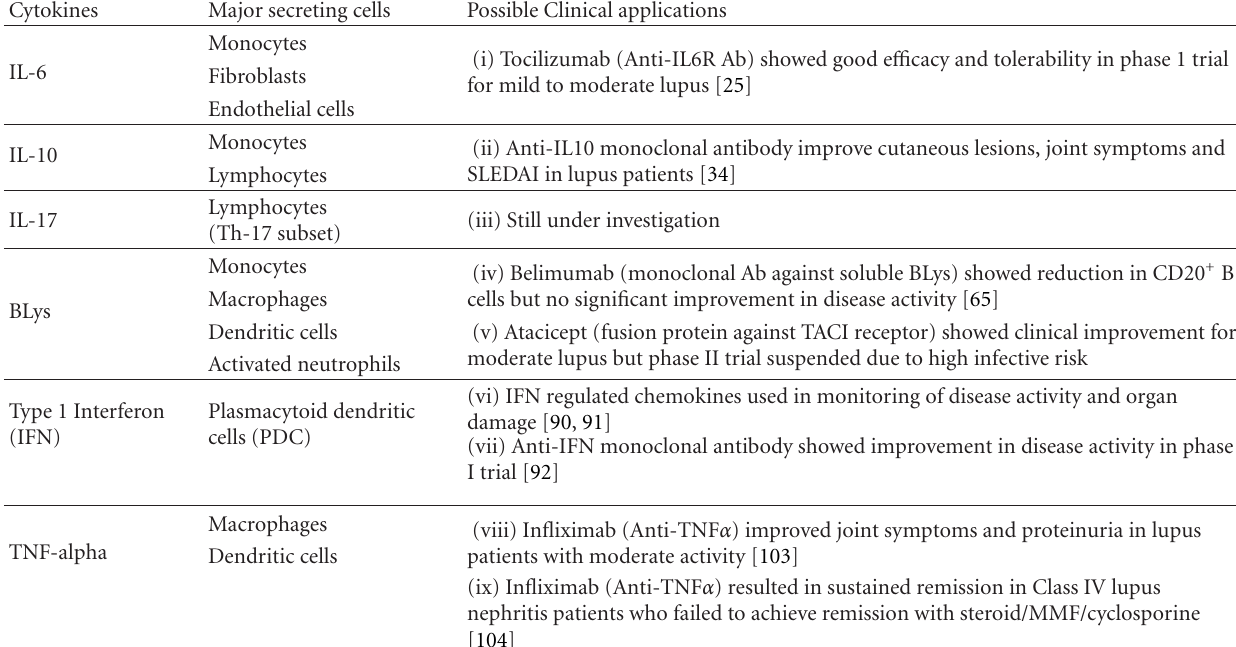
Table 1: Important cytokines in SLE: the major secreting cells and possible clinical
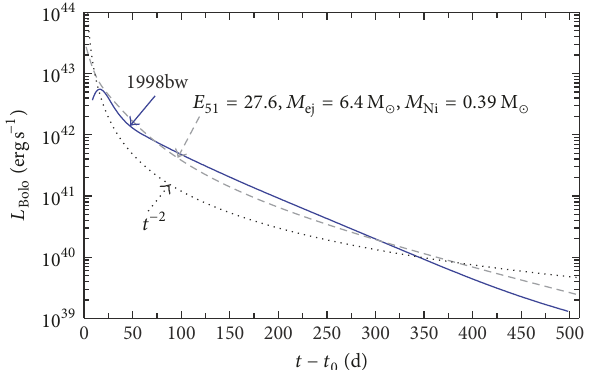
Figure 10: Late-time bolometric LC of SN 1998bw in filters 𝐵𝑉𝑅𝐼 . Two analytical models have been plotted to match the peak lumi- nosity: (1) a single-zone analytical model for a fiducial SN that is = 27.6 × 10 51 erg, an powered by radioactive heating, where 𝐸 K = 6.4 M 𝑀 = 0.39 M ejecta mass of 𝑀 ⊙ , and a nickel mass of ⊙ , ej Ni and (2) a 𝑡 −2 curve, which is the expected decay rate for luminosity powered by a magnetar central engine. At late times the decay rate of model (1) providesamuchbetterfitthanthe 𝑡 −2 decay,whichgrossly overpredicts the bolometric luminosity at times later than 400 d. ThisisonelineofobservationalevidencethatGRB-SNearepowered by radioactive heating and not via dipole-extracted radiation from a magnetar central engine (i.e., a magnetar-driven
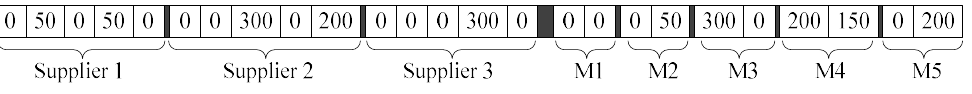
Figure 6. The first and second sections of chromosome in stage 2.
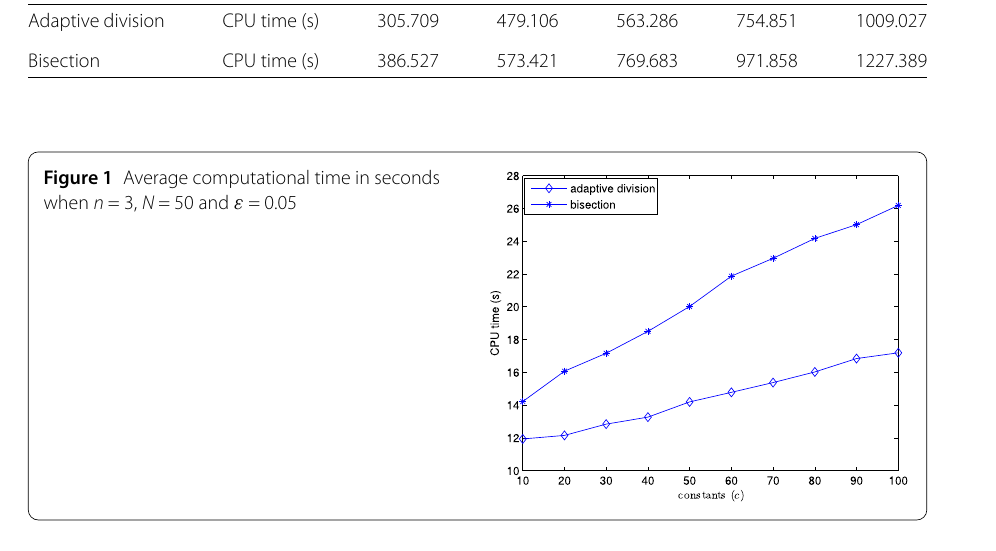
Figure 2 Average computational time in seconds when n = 3 and ε = 0.05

+++

YOUR OBJECTIVE ::
Output the material word for word, and keep the pictures out.

SOLUTION FOR THIS PROBLEM ::
Table 1: Important cytokines in SLE: the major secreting cells and possible clinical
Figure 10: Late-time bolometric LC of SN 1998bw in filters 𝐵𝑉𝑅𝐼 . Two analytical models have been plotted to match the peak lumi- nosity: (1) a single-zone analytical model for a fiducial SN that is = 27.6 × 10 51 erg, an powered by radioactive heating, where 𝐸 K = 6.4 M 𝑀 = 0.39 M ejecta mass of 𝑀 ⊙ , and a nickel mass of ⊙ , ej Ni and (2) a 𝑡 −2 curve, which is the expected decay rate for luminosity powered by a magnetar central engine. At late times the decay rate of model (1) providesamuchbetterfitthanthe 𝑡 −2 decay,whichgrossly overpredicts the bolometric luminosity at times later than 400 d. ThisisonelineofobservationalevidencethatGRB-SNearepowered by radioactive heating and not via dipole-extracted radiation from a magnetar central engine (i.e., a magnetar-driven
Figure 6. The first and second sections of chromosome in stage 2.
Figure 2 Average computational time in seconds when n = 3 and ε = 0.05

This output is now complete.